Retype every line from the start of the entries below down to the line with "left hip: (848, 720)", both ends included; skip the pictures.

§ **AVAILABLE RECORDS**:
---

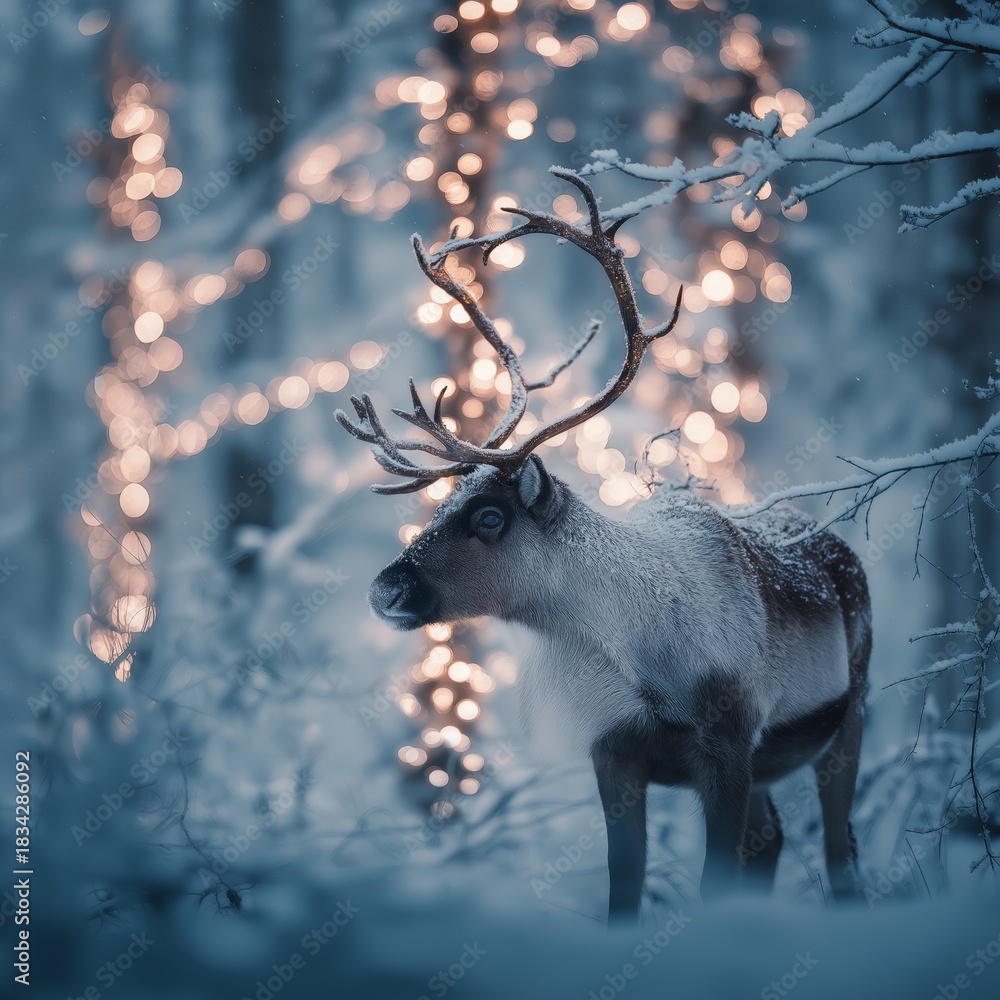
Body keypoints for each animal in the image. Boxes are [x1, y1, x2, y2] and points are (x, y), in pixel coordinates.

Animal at [337, 169, 872, 923]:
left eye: (491, 517)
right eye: (441, 503)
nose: (386, 587)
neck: (635, 651)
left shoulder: (728, 747)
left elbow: (713, 884)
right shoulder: (614, 754)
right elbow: (623, 893)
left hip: (848, 720)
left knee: (837, 847)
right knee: (771, 839)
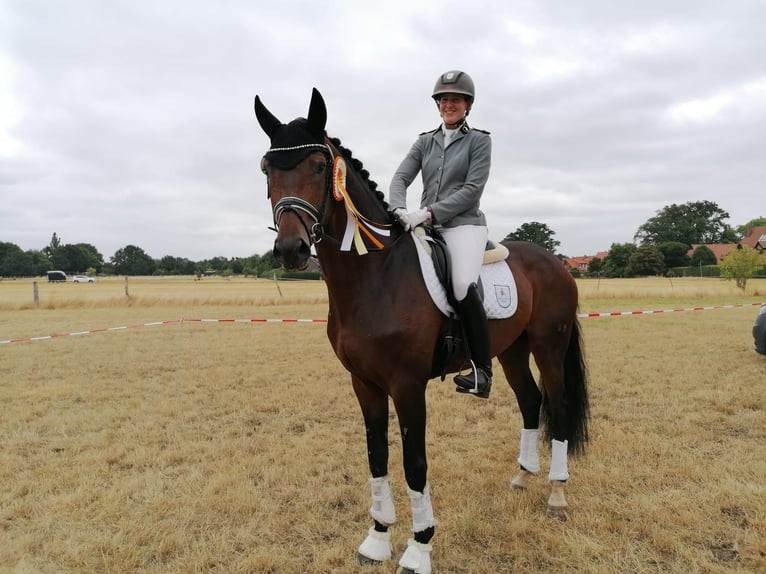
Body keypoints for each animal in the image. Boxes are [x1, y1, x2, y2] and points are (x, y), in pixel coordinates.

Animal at [255, 90, 592, 574]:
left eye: (319, 167)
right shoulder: (364, 383)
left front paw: (418, 548)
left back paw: (557, 495)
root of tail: (557, 263)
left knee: (558, 408)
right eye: (267, 169)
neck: (374, 277)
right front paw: (377, 539)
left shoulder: (408, 385)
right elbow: (377, 456)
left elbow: (415, 463)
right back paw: (521, 478)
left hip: (549, 345)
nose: (291, 249)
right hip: (512, 349)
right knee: (531, 402)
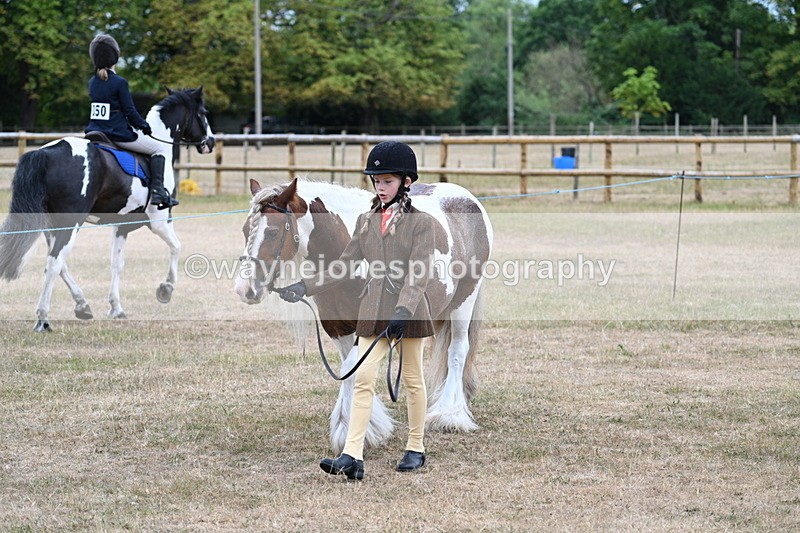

---

§ **TASK RESULT**:
Body keypoints for each animal in the image. Boxes are [x1, y1, x2, y2] and points are (x, y), in pixel coordinates.

Animal at [337, 169, 872, 923]:
left eye: (491, 517)
right eye: (441, 503)
nose: (386, 587)
neck: (635, 651)
left shoulder: (728, 747)
left elbow: (713, 884)
right shoulder: (614, 754)
right elbow: (623, 893)
left hip: (848, 720)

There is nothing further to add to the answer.